Another is "pillow mash"-again he lies on the bed and I place a pillow on top of his chest and firmly "aggitate" the pillow in a jiggling motion and say "pillow mash, pillow mash", repeatedly. This provides input to his chest.
And another one is "salt shaker", again he lies on the bed, and I hold both legs up and "shake salt" out of him. He is sorta upside down (legs up in the air, body on the bed), which gives input of vibrating his head and back on the firm mattress.
Another is "burrito"-where he is wrapped tightly in a blanket and rolled side to side repeatedly.
Another is "sack of potatoes" when he climbs in a pillow case and I lift him up and down from the floor.
We also do "row-row-row-your boat" where we both lie on the trampoline with full body contact and roll across the surface back and forth, singing row-row-row-your boat. The total body compression is very calming for him.
We have his bed mattress and box springs on the floor. So, he'll go up to his room and bounce and jump for sensory input too.
Oh, also he loves to stand in place and jump up to reach my hands above his head. This is helpful when waiting in line, where he is restless, but needs contained activity. It creates jumping, reaching and a goal/game aspect.
Another is where I hold my hands together palm to palm and move them up and down and he tries to clap them with his hands. Again, this is great for when out and about and he has too much energy for the space limitations. A variant of this is where he tries to "give five" while I pull my hands back quickly. These can be used to constructively engage other people in the "game" also, which might free you up for short periods.
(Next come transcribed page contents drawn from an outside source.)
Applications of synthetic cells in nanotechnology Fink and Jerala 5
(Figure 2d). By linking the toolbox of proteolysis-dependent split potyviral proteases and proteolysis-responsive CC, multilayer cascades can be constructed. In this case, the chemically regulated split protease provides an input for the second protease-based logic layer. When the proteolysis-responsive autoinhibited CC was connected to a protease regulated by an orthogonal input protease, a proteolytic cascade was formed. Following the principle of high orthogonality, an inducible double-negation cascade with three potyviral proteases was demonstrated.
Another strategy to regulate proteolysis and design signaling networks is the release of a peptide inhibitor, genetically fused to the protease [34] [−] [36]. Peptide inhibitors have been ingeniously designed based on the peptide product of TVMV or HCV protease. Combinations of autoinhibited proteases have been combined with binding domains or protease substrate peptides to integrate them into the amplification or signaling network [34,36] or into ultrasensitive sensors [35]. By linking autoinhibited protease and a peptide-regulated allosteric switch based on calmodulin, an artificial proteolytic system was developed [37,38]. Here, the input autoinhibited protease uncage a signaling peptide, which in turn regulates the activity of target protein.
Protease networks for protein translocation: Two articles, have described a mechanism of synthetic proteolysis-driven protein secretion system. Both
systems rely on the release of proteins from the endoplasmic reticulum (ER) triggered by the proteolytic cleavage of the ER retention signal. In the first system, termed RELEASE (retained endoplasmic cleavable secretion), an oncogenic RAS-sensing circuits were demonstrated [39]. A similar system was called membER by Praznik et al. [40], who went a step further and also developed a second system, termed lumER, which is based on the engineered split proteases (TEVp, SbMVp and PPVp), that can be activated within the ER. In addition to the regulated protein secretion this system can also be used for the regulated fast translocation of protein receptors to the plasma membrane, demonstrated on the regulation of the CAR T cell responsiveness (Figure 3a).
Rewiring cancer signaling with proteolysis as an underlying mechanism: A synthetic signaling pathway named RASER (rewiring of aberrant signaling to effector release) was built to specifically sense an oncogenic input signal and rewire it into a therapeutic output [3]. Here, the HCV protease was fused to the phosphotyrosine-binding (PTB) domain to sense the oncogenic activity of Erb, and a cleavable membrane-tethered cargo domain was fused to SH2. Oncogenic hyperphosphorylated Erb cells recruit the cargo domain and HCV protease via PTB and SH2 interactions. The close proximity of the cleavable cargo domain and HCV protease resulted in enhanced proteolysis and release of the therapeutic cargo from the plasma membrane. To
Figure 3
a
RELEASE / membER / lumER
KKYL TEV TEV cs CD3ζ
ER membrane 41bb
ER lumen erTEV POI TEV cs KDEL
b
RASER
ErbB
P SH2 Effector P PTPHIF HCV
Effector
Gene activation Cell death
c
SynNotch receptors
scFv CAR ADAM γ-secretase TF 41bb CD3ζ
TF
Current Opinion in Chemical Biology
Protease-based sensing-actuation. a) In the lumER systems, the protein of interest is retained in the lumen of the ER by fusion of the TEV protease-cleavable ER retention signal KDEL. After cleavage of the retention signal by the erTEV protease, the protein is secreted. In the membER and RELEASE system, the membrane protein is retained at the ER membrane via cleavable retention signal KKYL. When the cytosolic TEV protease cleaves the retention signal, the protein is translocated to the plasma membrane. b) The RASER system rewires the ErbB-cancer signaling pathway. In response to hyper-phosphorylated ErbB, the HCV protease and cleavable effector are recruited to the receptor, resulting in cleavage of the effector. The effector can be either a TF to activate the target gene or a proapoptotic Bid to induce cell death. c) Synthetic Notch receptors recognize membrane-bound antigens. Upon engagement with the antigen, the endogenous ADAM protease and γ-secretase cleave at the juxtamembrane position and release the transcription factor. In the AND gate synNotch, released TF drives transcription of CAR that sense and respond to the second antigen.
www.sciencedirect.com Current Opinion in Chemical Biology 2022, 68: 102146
He also loves to play in the sink with LOTS of soap, that seems to be very soothing to him (but messy). Some kids really seek multiple baths a day and having that planned before and/or mid-visit may allow a connecting time with you; and a recentering activity, enough to make it a longer night.
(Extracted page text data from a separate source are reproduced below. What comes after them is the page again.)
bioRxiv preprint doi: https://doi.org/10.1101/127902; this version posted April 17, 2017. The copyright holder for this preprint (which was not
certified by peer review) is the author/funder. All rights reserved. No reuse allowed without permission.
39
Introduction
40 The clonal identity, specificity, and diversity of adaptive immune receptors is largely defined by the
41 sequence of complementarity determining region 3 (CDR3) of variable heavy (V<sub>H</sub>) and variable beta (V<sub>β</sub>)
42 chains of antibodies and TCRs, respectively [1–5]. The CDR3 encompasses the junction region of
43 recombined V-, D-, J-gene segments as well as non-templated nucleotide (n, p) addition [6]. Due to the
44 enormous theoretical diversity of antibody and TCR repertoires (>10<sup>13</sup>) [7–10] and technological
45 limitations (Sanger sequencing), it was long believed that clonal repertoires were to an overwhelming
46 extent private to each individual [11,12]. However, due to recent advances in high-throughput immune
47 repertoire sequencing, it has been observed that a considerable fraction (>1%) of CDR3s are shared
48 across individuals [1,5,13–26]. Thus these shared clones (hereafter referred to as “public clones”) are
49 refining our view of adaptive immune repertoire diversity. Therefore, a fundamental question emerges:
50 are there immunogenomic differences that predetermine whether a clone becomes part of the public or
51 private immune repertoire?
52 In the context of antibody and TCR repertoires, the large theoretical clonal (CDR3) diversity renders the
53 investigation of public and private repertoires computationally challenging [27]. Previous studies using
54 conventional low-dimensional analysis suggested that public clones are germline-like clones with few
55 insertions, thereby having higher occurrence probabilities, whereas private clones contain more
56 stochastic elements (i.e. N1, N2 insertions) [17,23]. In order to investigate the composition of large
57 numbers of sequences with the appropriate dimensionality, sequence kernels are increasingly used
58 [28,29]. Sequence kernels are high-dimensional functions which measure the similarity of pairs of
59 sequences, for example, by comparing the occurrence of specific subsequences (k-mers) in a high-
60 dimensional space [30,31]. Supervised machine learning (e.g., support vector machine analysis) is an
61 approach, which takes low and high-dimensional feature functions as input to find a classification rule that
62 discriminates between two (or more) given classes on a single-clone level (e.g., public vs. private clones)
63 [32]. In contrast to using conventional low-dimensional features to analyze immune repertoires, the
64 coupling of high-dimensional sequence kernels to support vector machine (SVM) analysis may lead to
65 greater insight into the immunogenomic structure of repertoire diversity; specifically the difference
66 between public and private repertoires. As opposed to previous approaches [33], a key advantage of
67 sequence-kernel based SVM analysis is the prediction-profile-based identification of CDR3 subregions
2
So, if we are going to have a lot of sensory stimuli like a cacophony of sounds from a crowded party, we proactively do these games for 15 minutes several times throughout the day. It helps if we are very careful to avoid dairy, HFCS and artificial colors which decrease his ability to hear and consider other's needs. We try to plan activities for earlier in the day, plan some outside play time, especially swinging. Big tight, long hugs help in the midst of chaos to recenter. We also freely use Rescue Remedy (and/or Cherry Plum) Bach flower remedies before (and during) high stress situations.
Ds has no obligation to visit with company; and he freely removes himself to go watch tv in his room. It helps if ds doesn't need to meet and greet everyone, especially when they all want to be hugging him and expecting him to chat. He'd rather warm up to people like a cat...on his own terms. So, it helps if ds is quietly engaged with a familiar video when we have company arrive and then he can come down when he is ready and everyone is sitting and he is out of arm's reach. Then he is apt to go sit with someone and visit. He is an introvert.
I agree with creating as many ways as possible to decrease the entertainment demands on yourself. If you can prepare everything in advance and spend the day with dd, that would help tons, I imagine. My frenetic rushing about amps ds up and his sensory needs increase due to the decreased connection with me, as much as anything.
I ran across this comprehensive list of ideas for sensory activities:http://www.coping.org/intervention/s...nsintegact.htm
It probably helps to practice some of these games so that they are fun, known and can be anticipated. Perhaps, make a list, or place a name of each game on a piece of paper and have her choose one from a jar to play with you or others.
Back to listening.....thank you all.....
breastfeeding, babywearing, homeschooling Heathen parent to my little Wanderer, 7 1/2 , and baby Elf-stone, 3/11!